Per molti, poi, il lavoro part-time viene visto quasi come un’ancora di salvezza a cui appigliarsi. Vi sono poi oltre 600.000 di soggetti sottoccupati.

L’Europa appare un continente sempre più vecchio

A fronte di un quadro occupazionale tutt’altro che roseo per l’Italia, vi è un ulteriore ostacolo difficilmente aggirabile: le prospettive di vita in Europa sono notevolmente salite e con una popolazione sempre più vecchia e con una natalità sempre più bassa, si corre il rischio di vedere alcune professioni, fondamentali per l’economia del Belpaese, a rischio di estinzione.

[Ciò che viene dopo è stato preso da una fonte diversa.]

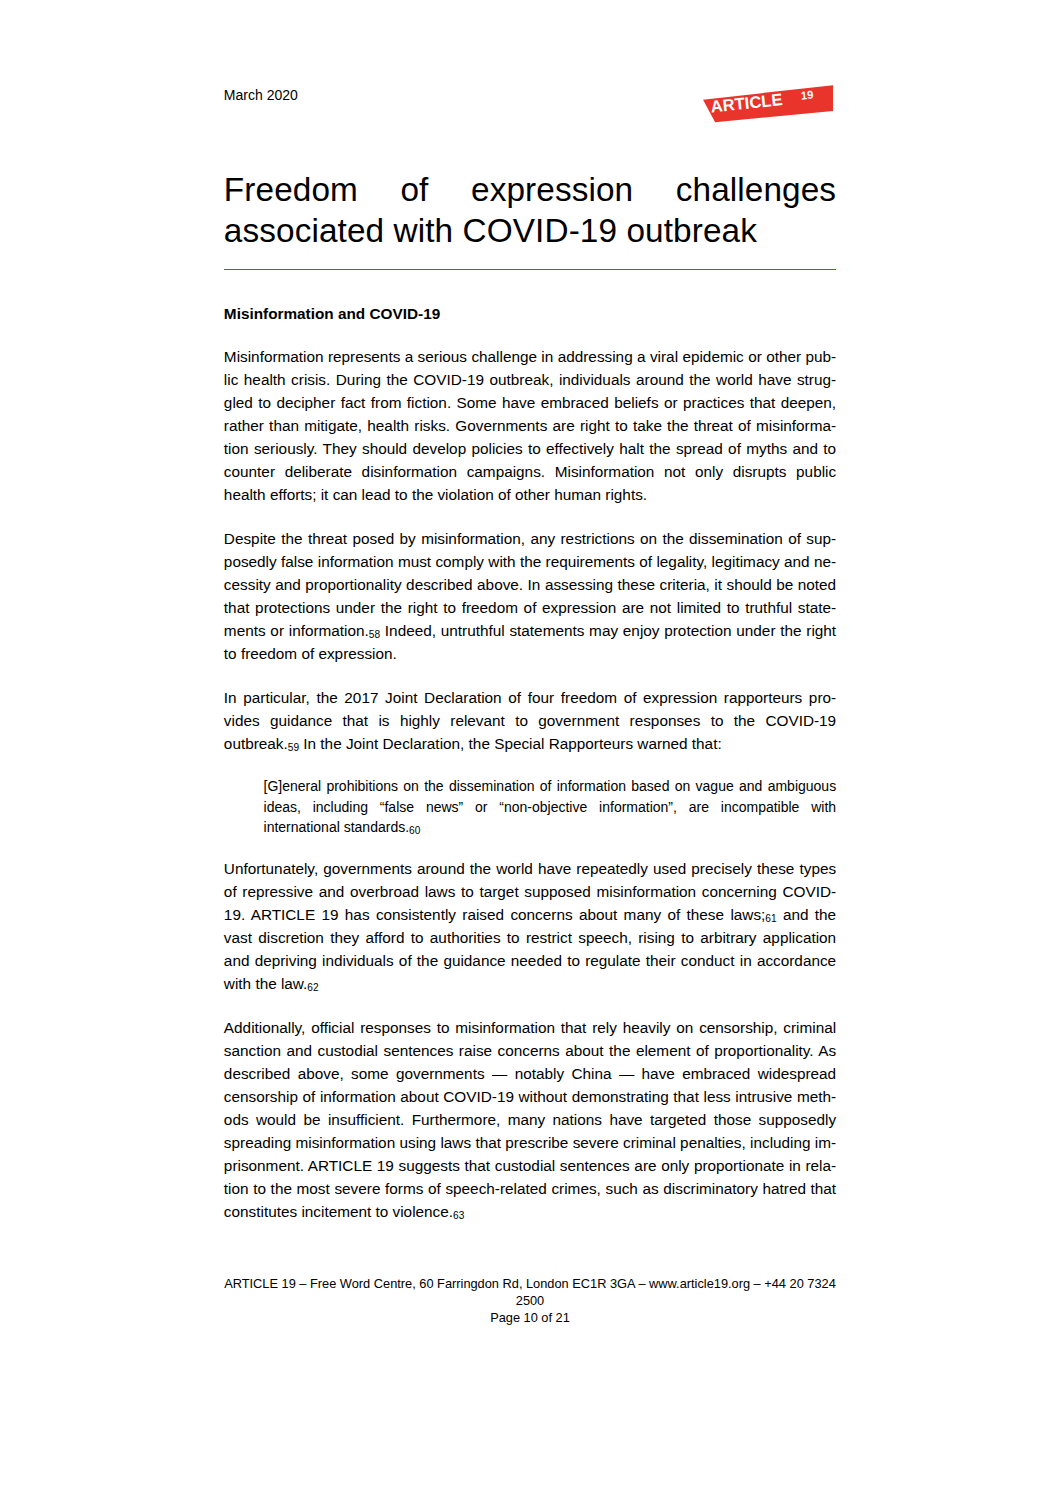March 2020
ARTICLE 19
Freedom of expression challenges associated with COVID-19 outbreak
Misinformation and COVID-19
Misinformation represents a serious challenge in addressing a viral epidemic or other public health crisis. During the COVID-19 outbreak, individuals around the world have struggled to decipher fact from fiction. Some have embraced beliefs or practices that deepen, rather than mitigate, health risks. Governments are right to take the threat of misinformation seriously. They should develop policies to effectively halt the spread of myths and to counter deliberate disinformation campaigns. Misinformation not only disrupts public health efforts; it can lead to the violation of other human rights.
Despite the threat posed by misinformation, any restrictions on the dissemination of supposedly false information must comply with the requirements of legality, legitimacy and necessity and proportionality described above. In assessing these criteria, it should be noted that protections under the right to freedom of expression are not limited to truthful statements or information.58 Indeed, untruthful statements may enjoy protection under the right to freedom of expression.
In particular, the 2017 Joint Declaration of four freedom of expression rapporteurs provides guidance that is highly relevant to government responses to the COVID-19 outbreak.59 In the Joint Declaration, the Special Rapporteurs warned that:
[G]eneral prohibitions on the dissemination of information based on vague and ambiguous ideas, including “false news” or “non-objective information”, are incompatible with international standards.60
Unfortunately, governments around the world have repeatedly used precisely these types of repressive and overbroad laws to target supposed misinformation concerning COVID-19. ARTICLE 19 has consistently raised concerns about many of these laws;61 and the vast discretion they afford to authorities to restrict speech, rising to arbitrary application and depriving individuals of the guidance needed to regulate their conduct in accordance with the law.62
Additionally, official responses to misinformation that rely heavily on censorship, criminal sanction and custodial sentences raise concerns about the element of proportionality. As described above, some governments — notably China — have embraced widespread censorship of information about COVID-19 without demonstrating that less intrusive methods would be insufficient. Furthermore, many nations have targeted those supposedly spreading misinformation using laws that prescribe severe criminal penalties, including imprisonment. ARTICLE 19 suggests that custodial sentences are only proportionate in relation to the most severe forms of speech-related crimes, such as discriminatory hatred that constitutes incitement to violence.63
ARTICLE 19 – Free Word Centre, 60 Farringdon Rd, London EC1R 3GA – www.article19.org – +44 20 7324 2500
Page 10 of 21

Quei lavori che nessuno vuole più svolgere. Importanti statistiche evidenziano come entro il 2070, il 30% della popolazione europea avrà almeno 65 anni. Il 20% in più di adesso.

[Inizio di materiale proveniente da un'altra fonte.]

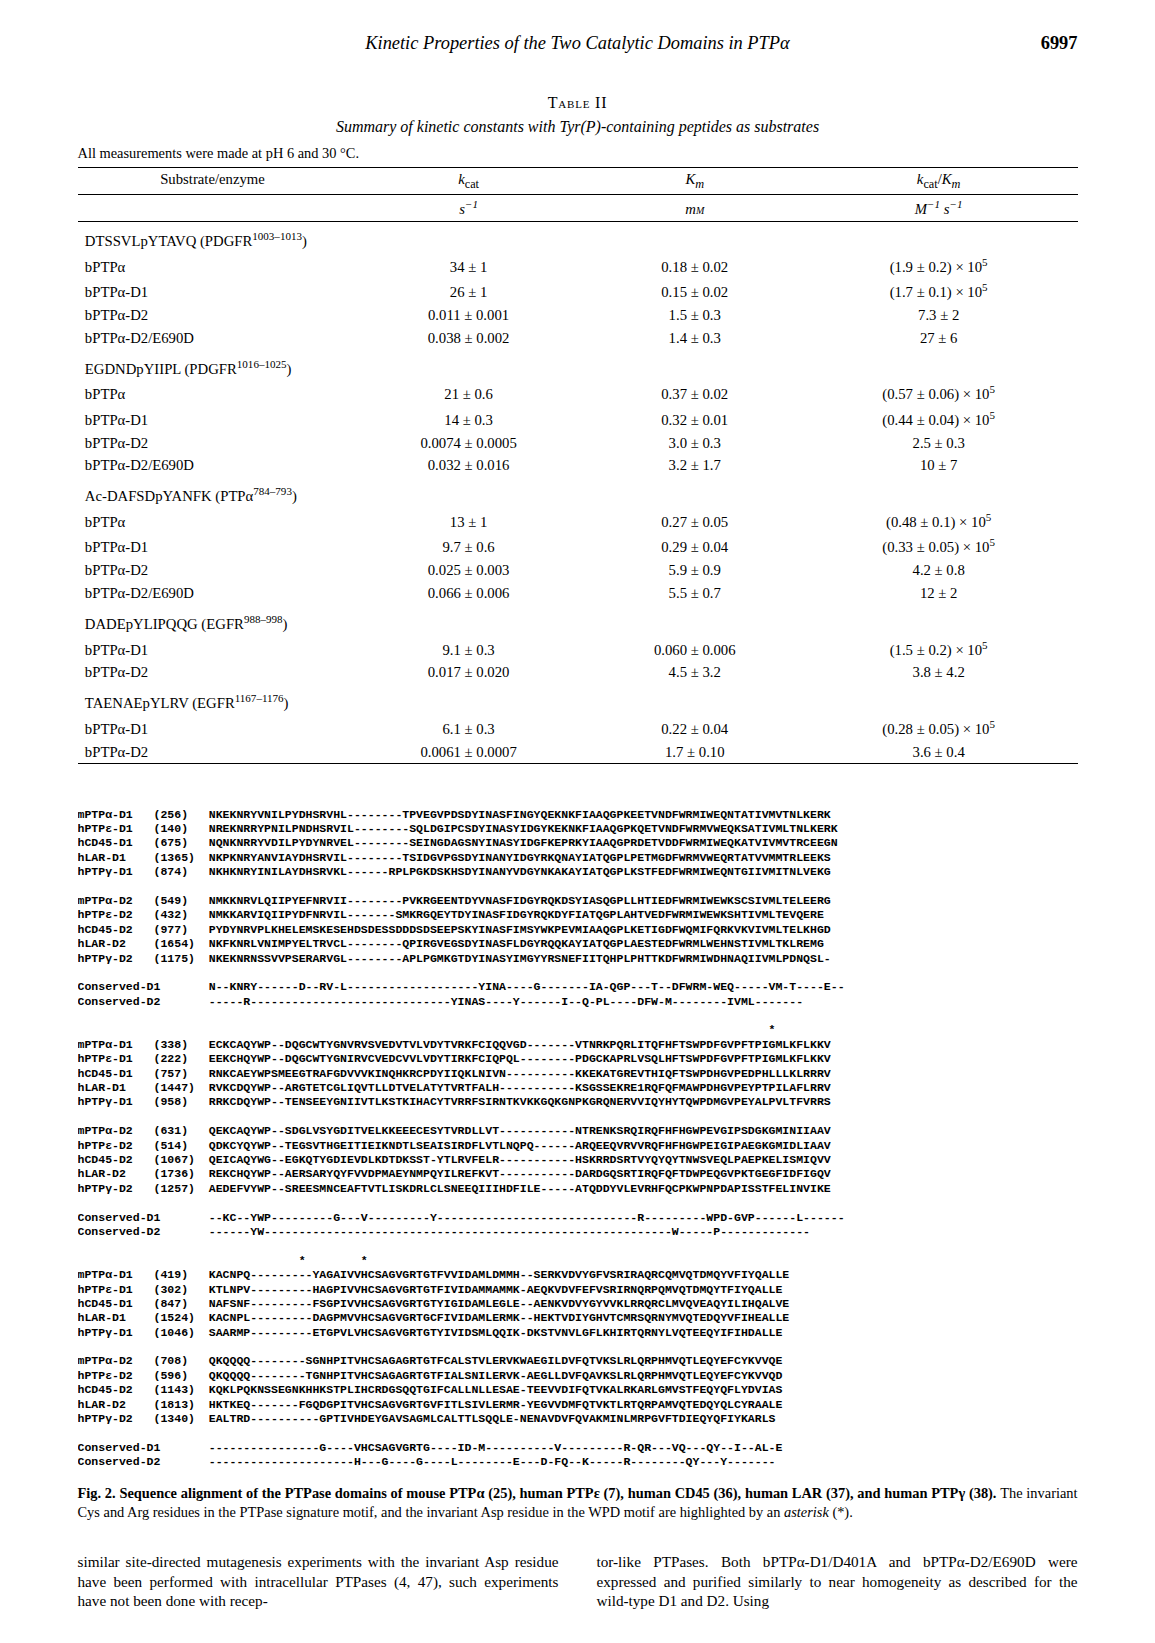Kinetic Properties of the Two Catalytic Domains in PTPα 6997
Table II
Summary of kinetic constants with Tyr(P)-containing peptides as substrates
All measurements were made at pH 6 and 30 °C.
| Substrate/enzyme | k cat | K m | k cat / K m |
| --- | --- | --- | --- |
| | s −1 | m m | M −1 s −1 |
| DTSSVLpYTAVQ (PDGFR 1003–1013 ) |
| bPTPα | 34 ± 1 | 0.18 ± 0.02 | (1.9 ± 0.2) × 10 5 |
| bPTPα-D1 | 26 ± 1 | 0.15 ± 0.02 | (1.7 ± 0.1) × 10 5 |
| bPTPα-D2 | 0.011 ± 0.001 | 1.5 ± 0.3 | 7.3 ± 2 |
| bPTPα-D2/E690D | 0.038 ± 0.002 | 1.4 ± 0.3 | 27 ± 6 |
| EGDNDpYIIPL (PDGFR 1016–1025 ) |
| bPTPα | 21 ± 0.6 | 0.37 ± 0.02 | (0.57 ± 0.06) × 10 5 |
| bPTPα-D1 | 14 ± 0.3 | 0.32 ± 0.01 | (0.44 ± 0.04) × 10 5 |
| bPTPα-D2 | 0.0074 ± 0.0005 | 3.0 ± 0.3 | 2.5 ± 0.3 |
| bPTPα-D2/E690D | 0.032 ± 0.016 | 3.2 ± 1.7 | 10 ± 7 |
| Ac-DAFSDpYANFK (PTPα 784–793 ) |
| bPTPα | 13 ± 1 | 0.27 ± 0.05 | (0.48 ± 0.1) × 10 5 |
| bPTPα-D1 | 9.7 ± 0.6 | 0.29 ± 0.04 | (0.33 ± 0.05) × 10 5 |
| bPTPα-D2 | 0.025 ± 0.003 | 5.9 ± 0.9 | 4.2 ± 0.8 |
| bPTPα-D2/E690D | 0.066 ± 0.006 | 5.5 ± 0.7 | 12 ± 2 |
| DADEpYLIPQQG (EGFR 988–998 ) |
| bPTPα-D1 | 9.1 ± 0.3 | 0.060 ± 0.006 | (1.5 ± 0.2) × 10 5 |
| bPTPα-D2 | 0.017 ± 0.020 | 4.5 ± 3.2 | 3.8 ± 4.2 |
| TAENAEpYLRV (EGFR 1167–1176 ) |
| bPTPα-D1 | 6.1 ± 0.3 | 0.22 ± 0.04 | (0.28 ± 0.05) × 10 5 |
| bPTPα-D2 | 0.0061 ± 0.0007 | 1.7 ± 0.10 | 3.6 ± 0.4 |
mPTPα-D1 (256) NKEKNRYVNILPYDHSRVHL--------TPVEGVPDSDYINASFINGYQEKNKFIAAQGPKEETVNDFWRMIWEQNTATIVMVTNLKERK hPTPε-D1 (140) NREKNRRYPNILPNDHSRVIL--------SQLDGIPCSDYINASYIDGYKEKNKFIAAQGPKQETVNDFWRMVWEQKSATIVMLTNLKERK hCD45-D1 (675) NQNKNRRYVDILPYDYNRVEL--------SEINGDAGSNYINASYIDGFKEPRKYIAAQGPRDETVDDFWRMIWEQKATVIVMVTRCEEGN hLAR-D1 (1365) NKPKNRYANVIAYDHSRVIL--------TSIDGVPGSDYINANYIDGYRKQNAYIATQGPLPETMGDFWRMVWEQRTATVVMMTRLEEKS hPTPγ-D1 (874) NKHKNRYINILAYDHSRVKL------RPLPGKDSKHSDYINANYVDGYNKAKAYIATQGPLKSTFEDFWRMIWEQNTGIIVMITNLVEKG mPTPα-D2 (549) NMKKNRVLQIIPYEFNRVII--------PVKRGEENTDYVNASFIDGYRQKDSYIASQGPLLHTIEDFWRMIWEWKSCSIVMLTELEERG hPTPε-D2 (432) NMKKARVIQIIPYDFNRVIL-------SMKRGQEYTDYINASFIDGYRQKDYFIATQGPLAHTVEDFWRMIWEWKSHTIVMLTEVQERE hCD45-D2 (977) PYDYNRVPLKHELEMSKESEHDSDESSDDDSDSEEPSKYINASFIMSYWKPEVMIAAQGPLKETIGDFWQMIFQRKVKVIVMLTELKHGD hLAR-D2 (1654) NKFKNRLVNIMPYELTRVCL--------QPIRGVEGSDYINASFLDGYRQQKAYIATQGPLAESTEDFWRMLWEHNSTIVMLTKLREMG hPTPγ-D2 (1175) NKEKNRNSSVVPSERARVGL--------APLPGMKGTDYINASYIMGYYRSNEFIITQHPLPHTTKDFWRMIWDHNAQIIVMLPDNQSL- Conserved-D1 N--KNRY------D--RV-L-------------------YINA----G-------IA-QGP---T--DFWRM-WEQ-----VM-T----E-- Conserved-D2 -----R-----------------------------YINAS----Y------I--Q-PL----DFW-M--------IVML------- * mPTPα-D1 (338) ECKCAQYWP--DQGCWTYGNVRVSVEDVTVLVDYTVRKFCIQQVGD-------VTNRKPQRLITQFHFTSWPDFGVPFTPIGMLKFLKKV hPTPε-D1 (222) EEKCHQYWP--DQGCWTYGNIRVCVEDCVVLVDYTIRKFCIQPQL--------PDGCKAPRLVSQLHFTSWPDFGVPFTPIGMLKFLKKV hCD45-D1 (757) RNKCAEYWPSMEEGTRAFGDVVVKINQHKRCPDYIIQKLNIVN----------KKEKATGREVTHIQFTSWPDHGVPEDPHLLLKLRRRV hLAR-D1 (1447) RVKCDQYWP--ARGTETCGLIQVTLLDTVELATYTVRTFALH-----------KSGSSEKRE1RQFQFMAWPDHGVPEYPTPILAFLRRV hPTPγ-D1 (958) RRKCDQYWP--TENSEEYGNIIVTLKSTKIHACYTVRRFSIRNTKVKKGQKGNPKGRQNERVVIQYHYTQWPDMGVPEYALPVLTFVRRS mPTPα-D2 (631) QEKCAQYWP--SDGLVSYGDITVELKKEEECESYTVRDLLVT-----------NTRENKSRQIRQFHFHGWPEVGIPSDGKGMINIIAAV hPTPε-D2 (514) QDKCYQYWP--TEGSVTHGEITIEIKNDTLSEAISIRDFLVTLNQPQ------ARQEEQVRVVRQFHFHGWPEIGIPAEGKGMIDLIAAV hCD45-D2 (1067) QEICAQYWG--EGKQTYGDIEVDLKDTDKSST-YTLRVFELR-----------HSKRRDSRTVYQYQYTNWSVEQLPAEPKELISMIQVV hLAR-D2 (1736) REKCHQYWP--AERSARYQYFVVDPMAEYNMPQYILREFKVT-----------DARDGQSRTIRQFQFTDWPEQGVPKTGEGFIDFIGQV hPTPγ-D2 (1257) AEDEFVYWP--SREESMNCEAFTVTLISKDRLCLSNEEQIIIHDFILE-----ATQDDYVLEVRHFQCPKWPNPDAPISSTFELINVIKE Conserved-D1 --KC--YWP---------G---V---------Y-----------------------------R---------WPD-GVP------L------ Conserved-D2 ------YW-----------------------------------------------------------W-----P------------- * * mPTPα-D1 (419) KACNPQ---------YAGAIVVHCSAGVGRTGTFVVIDAMLDMMH--SERKVDVYGFVSRIRAQRCQMVQTDMQYVFIYQALLE hPTPε-D1 (302) KTLNPV---------HAGPIVVHCSAGVGRTGTFIVIDAMMAMMK-AEQKVDVFEFVSRIRNQRPQMVQTDMQYTFIYQALLE hCD45-D1 (847) NAFSNF---------FSGPIVVHCSAGVGRTGTYIGIDAMLEGLE--AENKVDVYGYVVKLRRQRCLMVQVEAQYILIHQALVE hLAR-D1 (1524) KACNPL---------DAGPMVVHCSAGVGRTGCFIVIDAMLERMK--HEKTVDIYGHVTCMRSQRNYMVQTEDQYVFIHEALLE hPTPγ-D1 (1046) SAARMP---------ETGPVLVHCSAGVGRTGTYIVIDSMLQQIK-DKSTVNVLGFLKHIRTQRNYLVQTEEQYIFIHDALLE mPTPα-D2 (708) QKQQQQ--------SGNHPITVHCSAGAGRTGTFCALSTVLERVKWAEGILDVFQTVKSLRLQRPHMVQTLEQYEFCYKVVQE hPTPε-D2 (596) QKQQQQ--------TGNHPITVHCSAGAGRTGTFIALSNILERVK-AEGLLDVFQAVKSLRLQRPHMVQTLEQYEFCYKVVQD hCD45-D2 (1143) KQKLPQKNSSEGNKHHKSTPLIHCRDGSQQTGIFCALLNLLESAE-TEEVVDIFQTVKALRKARLGMVSTFEQYQFLYDVIAS hLAR-D2 (1813) HKTKEQ-------FGQDGPITVHCSAGVGRTGVFITLSIVLERMR-YEGVVDMFQTVKTLRTQRPAMVQTEDQYQLCYRAALE hPTPγ-D2 (1340) EALTRD----------GPTIVHDEYGAVSAGMLCALTTLSQQLE-NENAVDVFQVAKMINLMRPGVFTDIEQYQFIYKARLS Conserved-D1 ----------------G----VHCSAGVGRTG----ID-M----------V---------R-QR---VQ---QY--I--AL-E Conserved-D2 ---------------------H---G----G----L--------E---D-FQ--K-----R--------QY---Y-------
Fig. 2. Sequence alignment of the PTPase domains of mouse PTPα (25), human PTPε (7), human CD45 (36), human LAR (37), and human PTPγ (38). The invariant Cys and Arg residues in the PTPase signature motif, and the invariant Asp residue in the WPD motif are highlighted by an asterisk (*).
similar site-directed mutagenesis experiments with the invariant Asp residue have been performed with intracellular PTPases (4, 47), such experiments have not been done with recep-
tor-like PTPases. Both bPTPα-D1/D401A and bPTPα-D2/E690D were expressed and purified similarly to near homogeneity as described for the wild-type D1 and D2. Using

La disoccupazione femminile

I dati continuano a non essere incoraggianti anche per ciò che concerne l’occupazione femminile. Il 31% delle donne tra i 18 e i 24 anni non ha occupazione. Tra i 24 e i 55 anni, la percentuale di donne occupate non può essere giudicata positivamente, visto che solo il 54% ha un lavoro stabile. Un dato preoccupante se si considera che in Europa la percentuale di disoccupazione femminile si attesta al 18,4%.

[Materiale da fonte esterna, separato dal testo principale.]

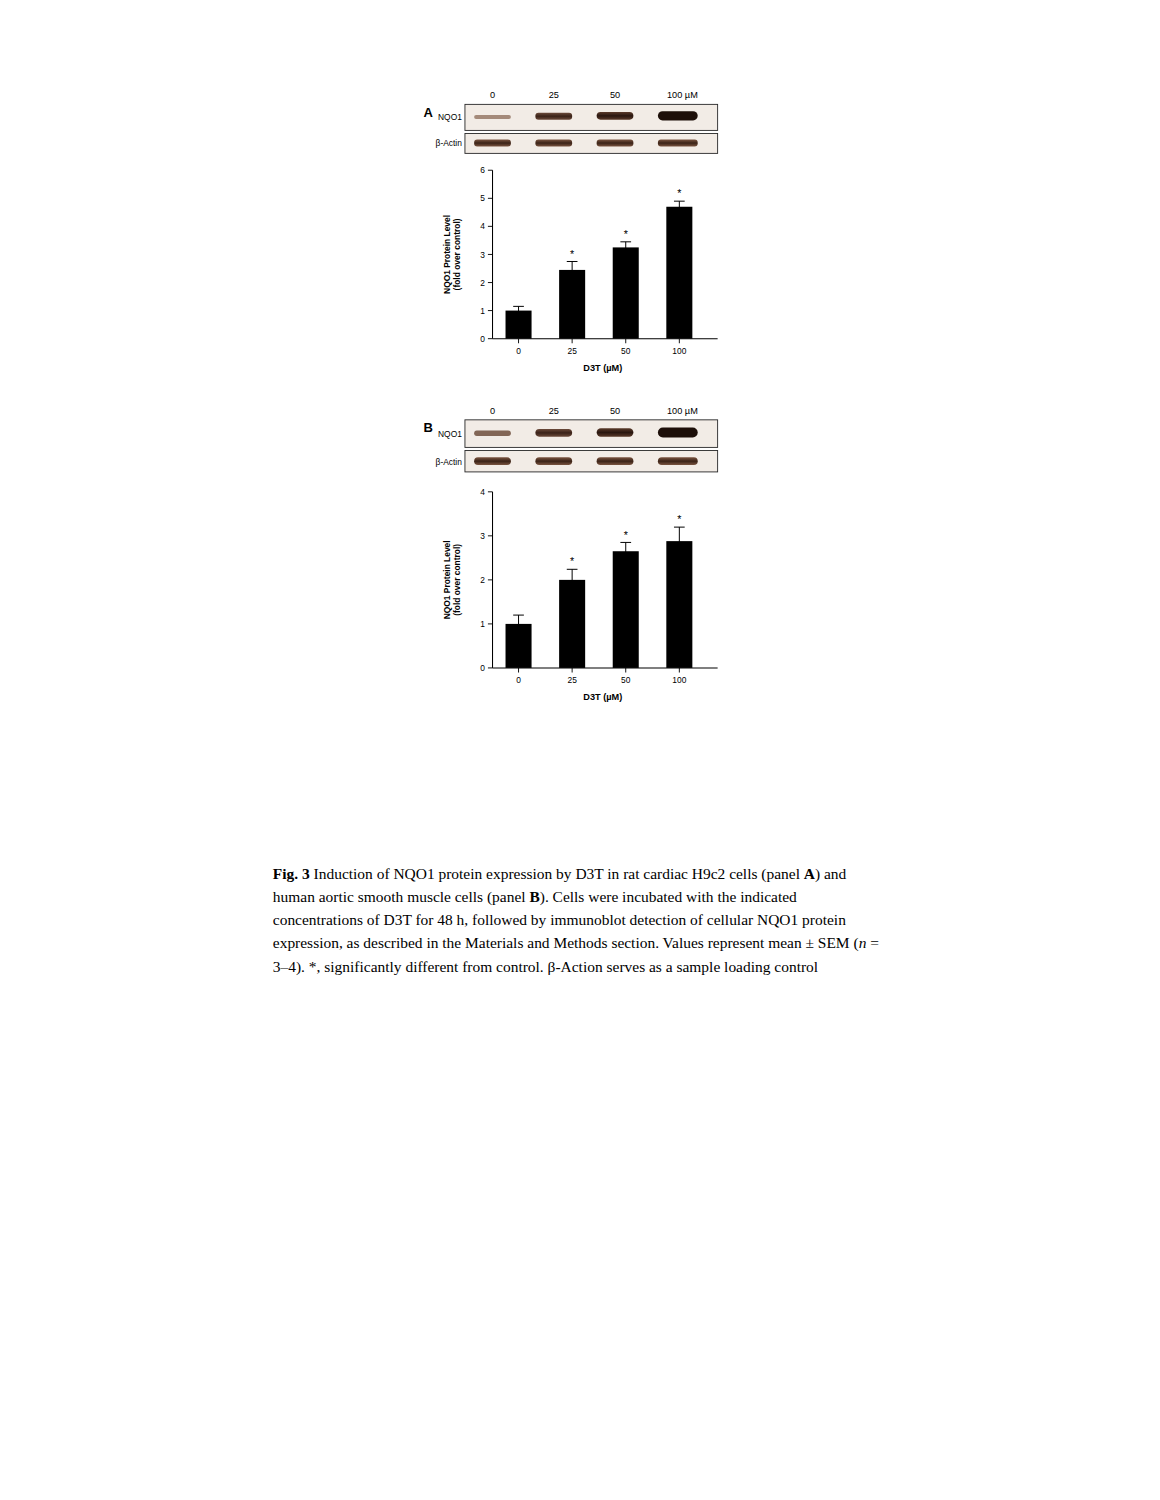A 0 25 50 100 µM NQO1 β-Actin 0 1 2 3 4 5 6 NQO1 Protein Level (fold over control) * * * 0 25 50 100 D3T (µM) B 0 25 50 100 µM NQO1 β-Actin 0 1 2 3 4 NQO1 Protein Level (fold over control) * * * 0 25 50 100 D3T (µM)
Fig. 3 Induction of NQO1 protein expression by D3T in rat cardiac H9c2 cells (panel A) and human aortic smooth muscle cells (panel B). Cells were incubated with the indicated concentrations of D3T for 48 h, followed by immunoblot detection of cellular NQO1 protein expression, as described in the Materials and Methods section. Values represent mean ± SEM (n = 3–4). *, significantly different from control. β-Action serves as a sample loading control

Figure specializzate in forte difficoltà

Per i profili più specializzati che, nel giro di qualche anno, almeno teoricamente avrebbero tutte le carte in regola per dirigere il nostro Paese, le cose non vanno di certo meglio. Chi ha un titolo di studio alto (laurea in su) non riesce a trovare occupazione nel 6,6% dei casi, se è un uomo, e nel 4,7% dei casi, se è una donna. La media europea, invece, è solo del 3,8%.

Titoli di studio medi

Lo scenario è grosso modo lo stesso anche per i lavoratori con titoli di studio medi (diploma di scuola dell’obbligo). Il divario persiste: l’11,1% dei profili con titoli di studio medi non riesce a trovare lavoro in Italia (contro la media europea del 6,5%);

Figure non specializzate

Il divario tra l’Italia ed i Paesi appartenenti all’Unione Europea si abbassa per quanto riguarda le figure non specializzate. Con livelli di studio più bassi, il 12,5% degli uomini (contro il 12,4% in Europa) e il 16,5% delle donne (contro il 14,4% in Europa) non riesce a trovare occupazione.

Conclusioni

Solo importanti riforme strutturali possono contribuire al rilancio dell’occupazione in Italia. Industrializzare il Mezzogiorno, tema già ampiamente discusso qualche secolo fa, resta forse l’ultima speranza per il nostro Paese di poter recitare un ruolo da protagonista all’interno dell’Unione Europea.